Я ничего не говорил друзьям, но все было ясно и так. Милый Женя продолжал улыбаться своей лукавой улыбкой и по привычке трогал свои драгоценные кудри, словно, убедившись, что они на месте, убеждался сам, что мои успехи временны.

Алексей важно отвел меня к подножию магнолии и, покраснев и опустив голову, приказал:

— Дай клятву любить ее всю жизнь,

Я дал.

А Коля, конечно, был верен себе, хотя долго делал вид, что ничего не замечает.

— Авиация, спорт, женщина — полный совдеповский джентльменский набор, — сказал он с улыбочкой и с особенным бешенством накинулся на своего квартиранта.

В те времена, не знаю, помнишь ли ты, в дни советских праздников флаги вывешивались не только на фасадах правительственных зданий, но и частных домов.

— Он совсем спятил! — закричал Коля. — Он за три дня до Октябрьского переворота вывесил флаг!
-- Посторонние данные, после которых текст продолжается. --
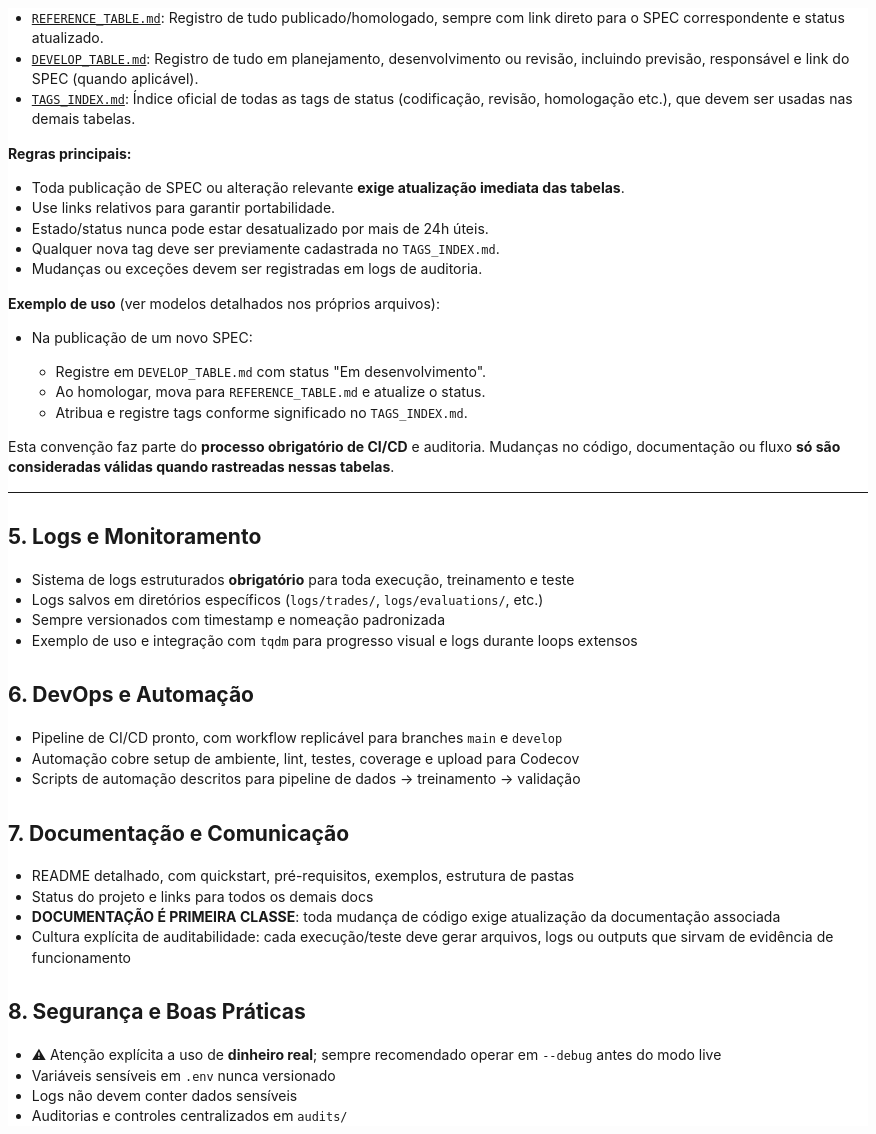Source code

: * [`REFERENCE_TABLE.md`](../docs/meta/REFERENCE_TABLE.md): Registro de tudo publicado/homologado, sempre com link direto para o SPEC correspondente e status atualizado.
* [`DEVELOP_TABLE.md`](../docs/meta/DEVELOP_TABLE.md): Registro de tudo em planejamento, desenvolvimento ou revisão, incluindo previsão, responsável e link do SPEC (quando aplicável).
* [`TAGS_INDEX.md`](../docs/meta/TAGS_INDEX.md): Índice oficial de todas as tags de status (codificação, revisão, homologação etc.), que devem ser usadas nas demais tabelas.

**Regras principais:**

* Toda publicação de SPEC ou alteração relevante **exige atualização imediata das tabelas**.
* Use links relativos para garantir portabilidade.
* Estado/status nunca pode estar desatualizado por mais de 24h úteis.
* Qualquer nova tag deve ser previamente cadastrada no `TAGS_INDEX.md`.
* Mudanças ou exceções devem ser registradas em logs de auditoria.

**Exemplo de uso** (ver modelos detalhados nos próprios arquivos):

* Na publicação de um novo SPEC:

  * Registre em `DEVELOP_TABLE.md` com status "Em desenvolvimento".
  * Ao homologar, mova para `REFERENCE_TABLE.md` e atualize o status.
  * Atribua e registre tags conforme significado no `TAGS_INDEX.md`.

Esta convenção faz parte do **processo obrigatório de CI/CD** e auditoria. Mudanças no código, documentação ou fluxo **só são consideradas válidas quando rastreadas nessas tabelas**.

---

## 5. Logs e Monitoramento

* Sistema de logs estruturados **obrigatório** para toda execução, treinamento e teste
* Logs salvos em diretórios específicos (`logs/trades/`, `logs/evaluations/`, etc.)
* Sempre versionados com timestamp e nomeação padronizada
* Exemplo de uso e integração com `tqdm` para progresso visual e logs durante loops extensos

## 6. DevOps e Automação

* Pipeline de CI/CD pronto, com workflow replicável para branches `main` e `develop`
* Automação cobre setup de ambiente, lint, testes, coverage e upload para Codecov
* Scripts de automação descritos para pipeline de dados → treinamento → validação

## 7. Documentação e Comunicação

* README detalhado, com quickstart, pré-requisitos, exemplos, estrutura de pastas
* Status do projeto e links para todos os demais docs
* **DOCUMENTAÇÃO É PRIMEIRA CLASSE**: toda mudança de código exige atualização da documentação associada
* Cultura explícita de auditabilidade: cada execução/teste deve gerar arquivos, logs ou outputs que sirvam de evidência de funcionamento

## 8. Segurança e Boas Práticas

* ⚠️ Atenção explícita a uso de **dinheiro real**; sempre recomendado operar em `--debug` antes do modo live
* Variáveis sensíveis em `.env` nunca versionado
* Logs não devem conter dados sensíveis
* Auditorias e controles centralizados em `audits/`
Кретин, не понимает, что такой наглый подхалимаж навлекает подозрение Чека! И на меня навлекает! Он же мой квартирант! Я ему говорю: — Что это вы, Александр Аристархович, так смело передвинули наш всенародный праздник? А ведь вождь учит, что историю нельзя ни ухудшать, ни улучшать. Любопытствую, что означает ваша поспешность? Улучшение истории или ее ухудшение? — я его загнал в ловушку! Ведь они считают, что Ленин мистически точно предугадал день! Любой ответ звучит двусмысленно! Он смутился, ужасно смутился!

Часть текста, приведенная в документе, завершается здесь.